Print verbatim every line starting at the one that contains "Executive Session: none" and ending at the final line of the records; include both endpoints.

=== Records excerpted from a collection ===
###

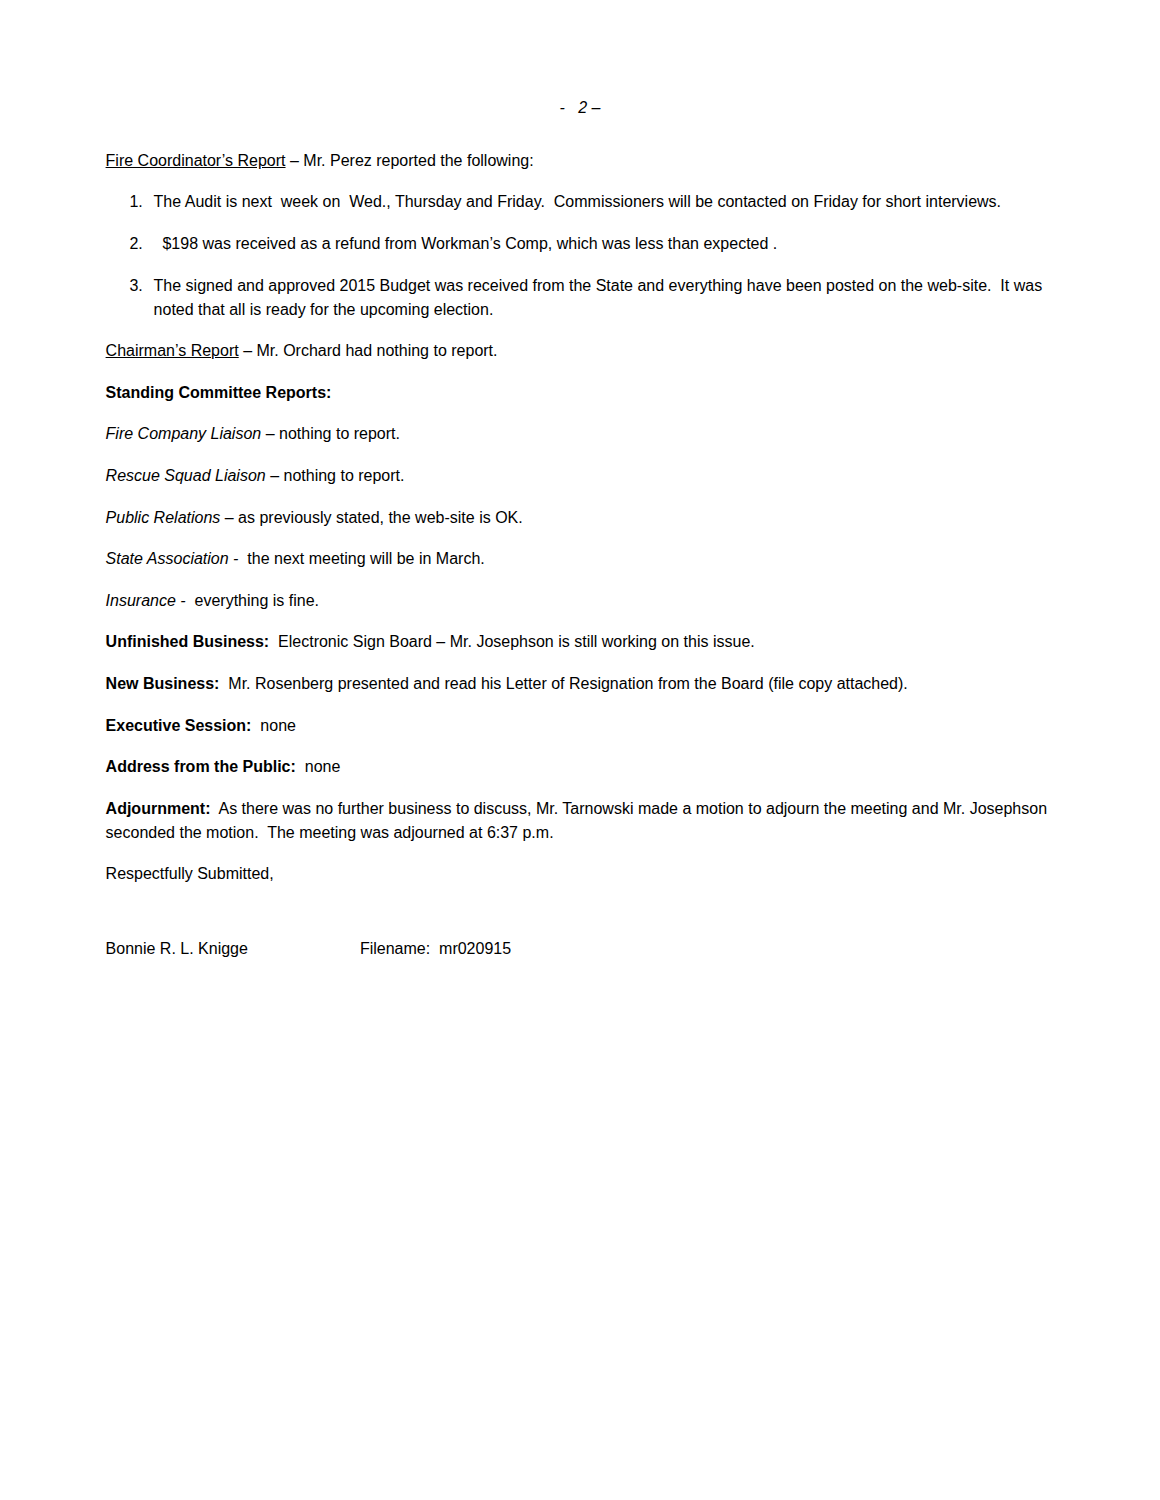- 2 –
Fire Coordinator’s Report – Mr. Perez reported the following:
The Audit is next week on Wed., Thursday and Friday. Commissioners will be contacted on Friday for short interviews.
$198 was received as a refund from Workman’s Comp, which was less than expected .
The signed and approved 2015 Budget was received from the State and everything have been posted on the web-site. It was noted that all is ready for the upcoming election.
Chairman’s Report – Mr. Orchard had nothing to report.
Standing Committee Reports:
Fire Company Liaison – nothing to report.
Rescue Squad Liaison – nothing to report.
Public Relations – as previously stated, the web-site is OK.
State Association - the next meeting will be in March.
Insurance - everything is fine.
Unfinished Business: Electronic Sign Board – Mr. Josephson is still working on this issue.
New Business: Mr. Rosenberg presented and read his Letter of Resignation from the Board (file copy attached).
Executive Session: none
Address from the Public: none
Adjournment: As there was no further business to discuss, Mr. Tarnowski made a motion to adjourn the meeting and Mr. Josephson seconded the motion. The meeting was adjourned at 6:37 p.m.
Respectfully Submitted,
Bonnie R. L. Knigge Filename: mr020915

###

=== Output below ===
Executive Session: none
Address from the Public: none
Adjournment: As there was no further business to discuss, Mr. Tarnowski made a motion to adjourn the meeting and Mr. Josephson seconded the motion. The meeting was adjourned at 6:37 p.m.
Respectfully Submitted,
Bonnie R. L. Knigge Filename: mr020915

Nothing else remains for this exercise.